Stanford Health Care – ValleyCare receives certification as primary stroke center
The hospital’s stroke program can now provide swift service to residents of Dublin, Pleasanton and Livermore, who previously had to be transported elsewhere after suffering a stroke.
Stanford Health Care – ValleyCare’s hospital in Pleasanton, California, earned Joint Commission certification as a primary stroke center on Sept. 25, marking the inauguration of a new primary stroke center in the Tri-Valley area.
The Joint Commission, an independent private organization, surveys health care organizations throughout the United States, inspecting applicant institutions and programs from a number of different perspectives and employing numerous criteria to assess applicants’ total performance from the minute patients show up to the point of their discharge.
“Stanford Health Care – ValleyCare is proud to receive this certification from The Joint Commission. This designation allows us to provide a high level of neurovascular care to the many stroke patients in the region who need it most,” said Rick Shumway, president and CEO of Stanford Health Care – ValleyCare. “As a primary stroke center, we are already seeing the positive impact this is having on the community. Patients are receiving care closer to home, allowing them faster treatment and better outcomes.”
Stanford Health Care – ValleyCare’s hospital underwent a rigorous on-site review in August. During the certification visit, The Joint Commission measured the hospital against more than 100 standards for the care of stroke patients, including door-to-CT scan times, how quickly patients received tissue plasminogen activator, or tPA — the clot-busting medication — and the quality of care administered within those time frames.
“The stroke care team at Stanford Health Care – ValleyCare has done exceptional work over the past few years to achieve this certification,” said David Entwistle, president and CEO of Stanford Health Care. “For patients suffering a stroke, having an option for the highest quality care close to home can make a life-changing difference. The team at Stanford Health Care – ValleyCare has made that option a reality.”

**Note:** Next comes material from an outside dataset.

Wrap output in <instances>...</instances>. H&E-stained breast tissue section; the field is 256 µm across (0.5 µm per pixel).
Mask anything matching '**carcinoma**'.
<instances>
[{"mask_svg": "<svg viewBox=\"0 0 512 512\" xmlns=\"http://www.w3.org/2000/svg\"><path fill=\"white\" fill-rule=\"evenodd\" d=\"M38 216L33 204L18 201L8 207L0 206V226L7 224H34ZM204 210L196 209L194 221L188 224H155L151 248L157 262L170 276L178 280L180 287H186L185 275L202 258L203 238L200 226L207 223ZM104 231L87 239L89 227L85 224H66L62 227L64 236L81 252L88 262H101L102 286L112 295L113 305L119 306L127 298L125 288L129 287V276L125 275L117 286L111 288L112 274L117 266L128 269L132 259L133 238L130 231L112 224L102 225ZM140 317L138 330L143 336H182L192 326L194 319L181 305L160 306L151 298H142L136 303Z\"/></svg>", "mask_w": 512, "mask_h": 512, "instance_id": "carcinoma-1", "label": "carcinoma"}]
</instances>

Residents of the Tri-Valley area will reap substantial, immediate health benefits, said Prashanth Krishnamohan, MD medical director of Stanford Health Care – ValleyCare’s neurology and stroke program.
“This allows us to provide prompt treatment to local stroke patients,” he said. “Previously, even someone whose stroke happened right outside our door would have been taken to another primary stroke center in the Bay Area for evaluation and treatment. That could mean a 15-minute to one-hour drive in an ambulance.”

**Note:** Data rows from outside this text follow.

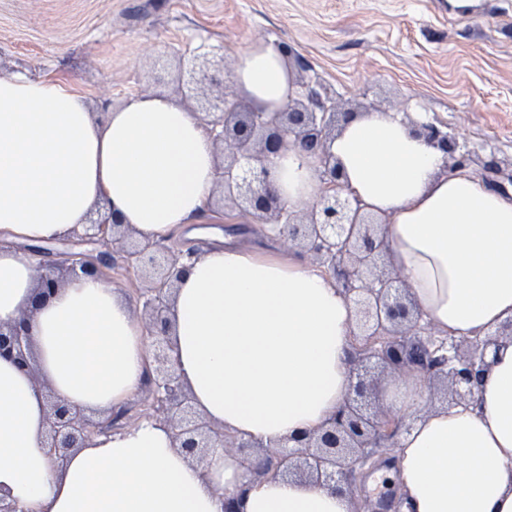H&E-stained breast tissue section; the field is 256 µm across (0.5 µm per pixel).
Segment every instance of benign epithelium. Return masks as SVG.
I'll return each mask as SVG.
<instances>
[{"label": "benign epithelium", "instance_id": "benign-epithelium-1", "mask_svg": "<svg viewBox=\"0 0 512 512\" xmlns=\"http://www.w3.org/2000/svg\"><path fill=\"white\" fill-rule=\"evenodd\" d=\"M186 109L213 136L215 145H228L231 155L218 171L224 199L259 224H280L290 244L310 255L312 261L336 279L356 309L361 341L352 357L351 386L346 404L318 432L295 436L260 452L250 441L224 435V429L204 419L193 407L189 393L177 376L171 356L172 299L170 289L185 270L181 259L160 242L133 237L114 212L98 211L90 219L82 240L95 241L103 249L72 252L67 262L41 265L42 273L34 305L48 302L69 277L98 275L112 279V271L134 269L149 279L150 287L139 292L142 317L152 338V363L148 373L152 396L149 417L167 423L174 446L200 460L215 449L233 448L249 465L253 476L306 475L328 485L350 483L355 466L369 459L380 442L393 439L405 424L385 410L366 411L371 368L403 371L419 367L429 377L447 382V401L458 403L473 395L477 367L487 349L501 336L512 337V321L469 340L467 350L455 340L445 351L431 348L418 338L423 331L415 306L408 299L402 279L380 270L387 245L378 236L377 222L360 203L343 195L342 177L329 143L336 135V101L322 82L302 79L297 92L284 106L270 112L236 111L237 103L224 96V62L210 52L187 58ZM419 133L449 158L462 164L465 154L456 137L431 123L419 125ZM292 143L313 154L319 163L323 187L313 205L297 215L288 211L268 184L264 161ZM488 181L500 189L512 183L495 159L483 162ZM30 332L26 315L0 324V358L29 367ZM127 415L92 420L81 411L52 401L43 447L64 458L82 448L94 434L114 428Z\"/></svg>", "mask_w": 512, "mask_h": 512}]
</instances>
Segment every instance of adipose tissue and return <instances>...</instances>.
Returning <instances> with one entry per match:
<instances>
[{
  "label": "adipose tissue",
  "mask_w": 512,
  "mask_h": 512,
  "mask_svg": "<svg viewBox=\"0 0 512 512\" xmlns=\"http://www.w3.org/2000/svg\"><path fill=\"white\" fill-rule=\"evenodd\" d=\"M234 79L257 106L285 102L292 77L277 45L249 46ZM352 198L381 217L380 236L421 322L438 336L484 337L512 320V194L486 187L398 112H362L330 144ZM288 211L317 200L313 155L265 162ZM215 146L169 97L133 95L96 118L57 80L0 75V323L28 314L32 367L0 359V495L20 512H358L346 491L295 476L252 478L234 454L207 463L144 420L93 436L64 459L44 446L46 394L116 415L143 388L150 340L105 280L65 281L32 300L30 249L82 233L92 211L117 212L143 240L189 232L210 247L186 262L171 311L173 361L196 410L265 445L320 429L351 382L354 304L297 251L242 244L208 226ZM474 395L420 412L428 380L390 381L386 406L411 421L394 443L403 512H512V340L490 350Z\"/></svg>",
  "instance_id": "1"
}]
</instances>
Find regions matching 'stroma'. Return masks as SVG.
<instances>
[{
  "instance_id": "35a3bbf8",
  "label": "stroma",
  "mask_w": 512,
  "mask_h": 512,
  "mask_svg": "<svg viewBox=\"0 0 512 512\" xmlns=\"http://www.w3.org/2000/svg\"><path fill=\"white\" fill-rule=\"evenodd\" d=\"M287 43L340 112L420 113L469 150L472 171L512 170V0H0V72L74 86L98 107L131 95L183 101L178 55L206 45L233 74L243 49ZM388 451L356 467L369 512H399L393 483L373 492Z\"/></svg>"
}]
</instances>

Patients will have around-the-clock neurology care in person or through telemedicine technology in collaboration with Stanford Health Care in Palo Alto.
“Patients have 24/7 access to stroke-trained neurologists any time of the day or night — even at 2 o’clock in the morning or on weekends,” Krishnamohan said. “Our remote-connection technology enables those doctors to perform the same kind of detailed evaluation from a distance that would be provided at the patient’s bedside.”

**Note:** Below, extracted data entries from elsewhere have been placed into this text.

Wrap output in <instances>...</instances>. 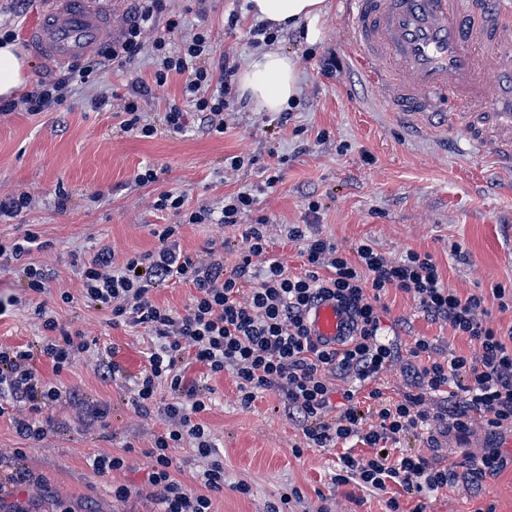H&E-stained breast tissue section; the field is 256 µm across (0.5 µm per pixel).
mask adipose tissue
I'll use <instances>...</instances> for the list:
<instances>
[{
    "mask_svg": "<svg viewBox=\"0 0 512 512\" xmlns=\"http://www.w3.org/2000/svg\"><path fill=\"white\" fill-rule=\"evenodd\" d=\"M248 12L256 20L276 27L303 28L308 43L324 37L322 20L328 15L329 0H248ZM28 63L14 42L0 40V97L12 98L26 82ZM238 81L256 111L280 112L301 93L298 62L278 49L251 55L242 65Z\"/></svg>",
    "mask_w": 512,
    "mask_h": 512,
    "instance_id": "obj_1",
    "label": "adipose tissue"
}]
</instances>
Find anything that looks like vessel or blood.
<instances>
[{
  "mask_svg": "<svg viewBox=\"0 0 512 512\" xmlns=\"http://www.w3.org/2000/svg\"><path fill=\"white\" fill-rule=\"evenodd\" d=\"M27 30L40 58L69 63L112 39L91 0H51ZM348 49L368 64L382 106L422 134L462 128L472 146L512 173V0H345ZM312 339L340 349L354 320L335 300L308 314Z\"/></svg>",
  "mask_w": 512,
  "mask_h": 512,
  "instance_id": "1",
  "label": "vessel or blood"
}]
</instances>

Stanford Health Care – ValleyCare’s dedicated 24/7 stroke response team is ready to administer clot-busting medicine quickly to all patients who are eligible; to deploy advanced imaging software that helps identify patients who might benefit from more advanced modes of treatment; and when necessary, to swiftly transfer patients to Stanford Health Care, which offers a full spectrum of such advanced treatment modes.